If you can change the content of a tree without changing its sha1, you can simply make it link to an older version of a file that had an exploitable problem. Or you can assemble a combination of files that results in an new exploitable problem. (For example, suppose a buffer size was hardcoded in two files in the kernel, and then the size was changed in both -- make a tree that contains one change and not the other.)

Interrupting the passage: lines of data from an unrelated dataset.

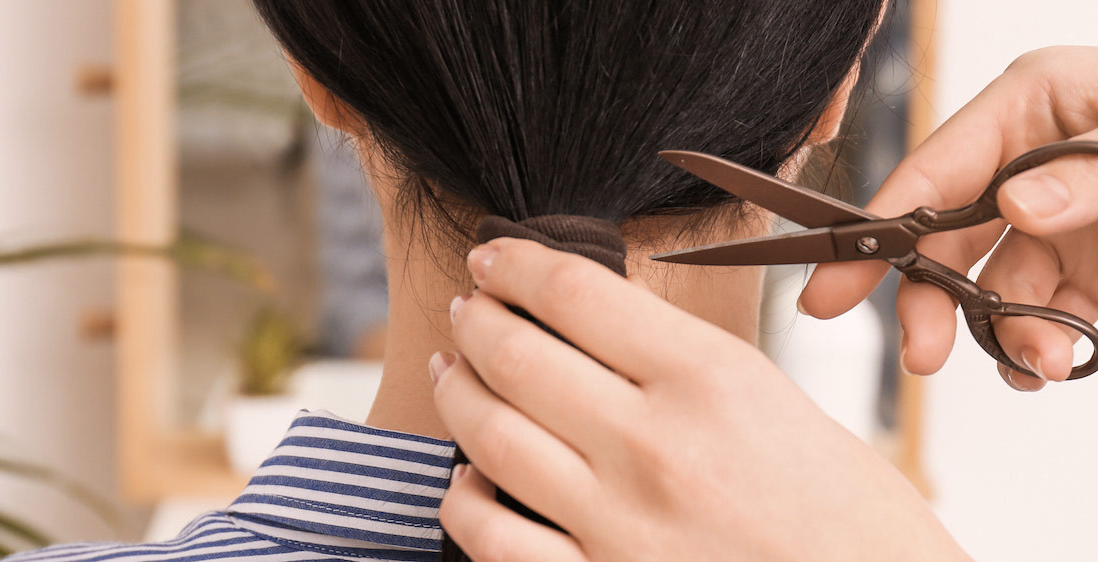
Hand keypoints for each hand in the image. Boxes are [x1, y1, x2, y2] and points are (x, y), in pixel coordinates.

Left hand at [431, 238, 968, 561]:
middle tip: (466, 308)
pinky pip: (491, 537)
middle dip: (474, 319)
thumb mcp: (776, 403)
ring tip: (451, 373)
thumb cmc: (852, 516)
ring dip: (456, 393)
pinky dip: (463, 500)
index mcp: (708, 379)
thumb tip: (594, 327)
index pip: (572, 291)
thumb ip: (680, 362)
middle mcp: (653, 445)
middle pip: (515, 354)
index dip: (515, 261)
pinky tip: (464, 479)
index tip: (494, 256)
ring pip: (488, 436)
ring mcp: (619, 524)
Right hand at [800, 46, 1097, 390]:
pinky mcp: (1090, 267)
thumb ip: (1090, 174)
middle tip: (922, 356)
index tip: (831, 287)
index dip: (876, 230)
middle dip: (932, 301)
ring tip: (1041, 363)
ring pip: (995, 286)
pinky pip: (1046, 313)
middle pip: (947, 236)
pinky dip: (1044, 347)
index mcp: (1037, 105)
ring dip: (1006, 333)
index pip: (935, 168)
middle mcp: (1032, 164)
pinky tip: (1054, 362)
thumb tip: (1019, 206)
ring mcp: (1060, 218)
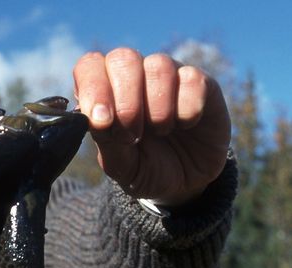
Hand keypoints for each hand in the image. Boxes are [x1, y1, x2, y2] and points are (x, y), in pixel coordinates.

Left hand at [72, 49, 230, 206]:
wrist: (187, 185)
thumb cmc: (146, 169)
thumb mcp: (122, 167)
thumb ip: (106, 142)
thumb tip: (95, 118)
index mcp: (107, 92)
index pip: (90, 66)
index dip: (93, 87)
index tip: (101, 121)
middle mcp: (136, 76)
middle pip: (123, 58)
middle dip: (125, 101)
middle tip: (131, 135)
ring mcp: (169, 76)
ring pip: (158, 65)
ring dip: (157, 108)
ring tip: (161, 131)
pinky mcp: (201, 83)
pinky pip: (192, 79)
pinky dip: (186, 109)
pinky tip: (186, 125)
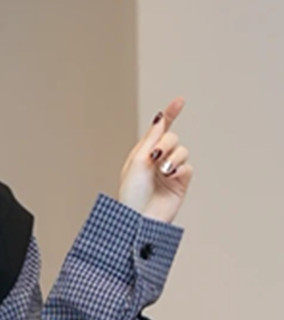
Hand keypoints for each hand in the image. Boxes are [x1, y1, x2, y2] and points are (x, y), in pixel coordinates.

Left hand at [117, 96, 192, 222]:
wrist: (139, 219)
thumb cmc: (131, 194)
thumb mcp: (137, 161)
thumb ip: (151, 138)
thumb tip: (160, 117)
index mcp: (143, 153)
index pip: (159, 130)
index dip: (170, 114)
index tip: (180, 100)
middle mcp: (157, 161)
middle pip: (172, 138)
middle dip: (166, 143)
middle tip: (155, 156)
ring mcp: (170, 172)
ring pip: (182, 151)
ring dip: (173, 158)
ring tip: (163, 172)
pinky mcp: (180, 183)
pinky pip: (188, 167)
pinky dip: (180, 169)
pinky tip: (171, 177)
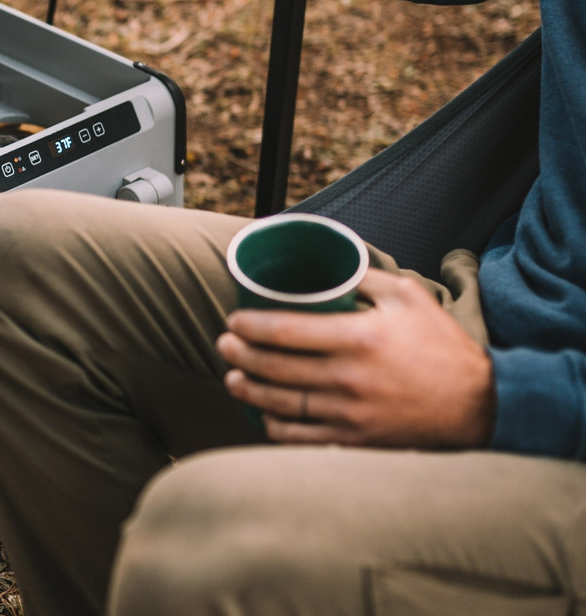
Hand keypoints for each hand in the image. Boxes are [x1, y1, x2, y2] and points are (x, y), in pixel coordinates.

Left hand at [216, 268, 494, 448]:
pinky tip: (264, 417)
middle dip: (241, 355)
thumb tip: (329, 261)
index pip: (285, 331)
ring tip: (233, 378)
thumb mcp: (407, 296)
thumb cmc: (442, 347)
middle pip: (276, 367)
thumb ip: (363, 276)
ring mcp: (352, 415)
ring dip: (250, 391)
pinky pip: (306, 439)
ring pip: (283, 405)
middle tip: (224, 344)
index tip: (233, 320)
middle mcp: (349, 379)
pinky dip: (278, 429)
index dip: (250, 326)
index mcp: (358, 338)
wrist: (482, 407)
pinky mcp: (360, 443)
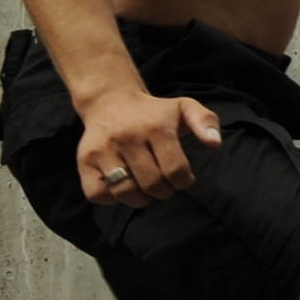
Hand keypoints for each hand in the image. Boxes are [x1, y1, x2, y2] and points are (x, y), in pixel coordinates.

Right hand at [76, 87, 222, 204]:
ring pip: (126, 192)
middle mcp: (127, 137)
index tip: (182, 178)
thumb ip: (205, 121)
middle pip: (152, 184)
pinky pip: (98, 194)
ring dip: (141, 199)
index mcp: (154, 127)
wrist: (109, 101)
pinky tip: (122, 186)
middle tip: (165, 185)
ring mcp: (103, 150)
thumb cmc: (152, 112)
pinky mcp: (85, 160)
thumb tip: (214, 143)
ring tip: (145, 189)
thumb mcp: (183, 107)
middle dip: (164, 191)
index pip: (175, 170)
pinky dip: (112, 198)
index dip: (183, 182)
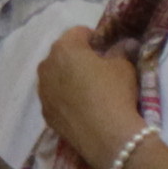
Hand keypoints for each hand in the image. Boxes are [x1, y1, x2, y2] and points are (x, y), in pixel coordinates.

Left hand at [35, 28, 145, 168]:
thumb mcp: (124, 66)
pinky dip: (64, 98)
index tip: (105, 49)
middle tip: (97, 69)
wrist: (106, 136)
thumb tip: (125, 44)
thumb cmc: (114, 93)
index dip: (94, 39)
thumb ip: (120, 51)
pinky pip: (55, 97)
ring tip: (88, 90)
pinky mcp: (45, 112)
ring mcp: (42, 91)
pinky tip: (81, 108)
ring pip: (55, 76)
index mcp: (64, 48)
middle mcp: (46, 66)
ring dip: (68, 78)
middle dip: (77, 58)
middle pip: (62, 54)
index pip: (79, 32)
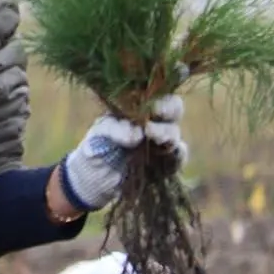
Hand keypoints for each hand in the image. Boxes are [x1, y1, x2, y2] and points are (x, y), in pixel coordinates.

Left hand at [58, 95, 187, 211]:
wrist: (93, 180)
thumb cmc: (95, 147)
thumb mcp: (99, 134)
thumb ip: (114, 129)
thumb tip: (137, 134)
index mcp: (136, 107)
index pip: (155, 93)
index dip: (159, 96)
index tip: (152, 106)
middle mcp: (153, 121)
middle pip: (173, 109)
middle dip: (169, 111)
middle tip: (155, 117)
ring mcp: (161, 142)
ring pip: (175, 132)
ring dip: (168, 134)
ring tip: (152, 136)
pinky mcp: (166, 164)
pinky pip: (179, 157)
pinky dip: (179, 154)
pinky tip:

Now, git's tree-walk code, until 2008, mishandled malformed data by accessing memory outside the tree buffer. Was this an exploitable bug in git? I don't know. It is interesting that the fix, in 64cc1c0909949fa2866ad71ad2d1ab7ccaa673d9 relied on the parser stopping at a NULL -- great if you want to put some garbage after the tree's filename. With that said, the particular exploit I describe above probably won't work -- I tried! Here's all the code that stands between us and this exploit:

        if (size < 24 || buf[size - 21])
                die("corrupt tree file");
        
        path = get_mode(buf, &mode);
        if (!path || !*path)
                die("corrupt tree file");

Any good C programmer would recognise that this magic-constant-laden code needs to be careful about the size of the buffer. It's not as clear though, that it needs to be careful about consuming the entire contents of the buffer. And C programmers involved with git have gotten this code wrong before.

tldr: If git is a castle, it was built just after cannons were invented, and we've had our fingers in our ears for several years as their power improved. Now the outer wall of sha1 is looking increasingly like one of straw, and we're down to a rather thin inner wall of C code.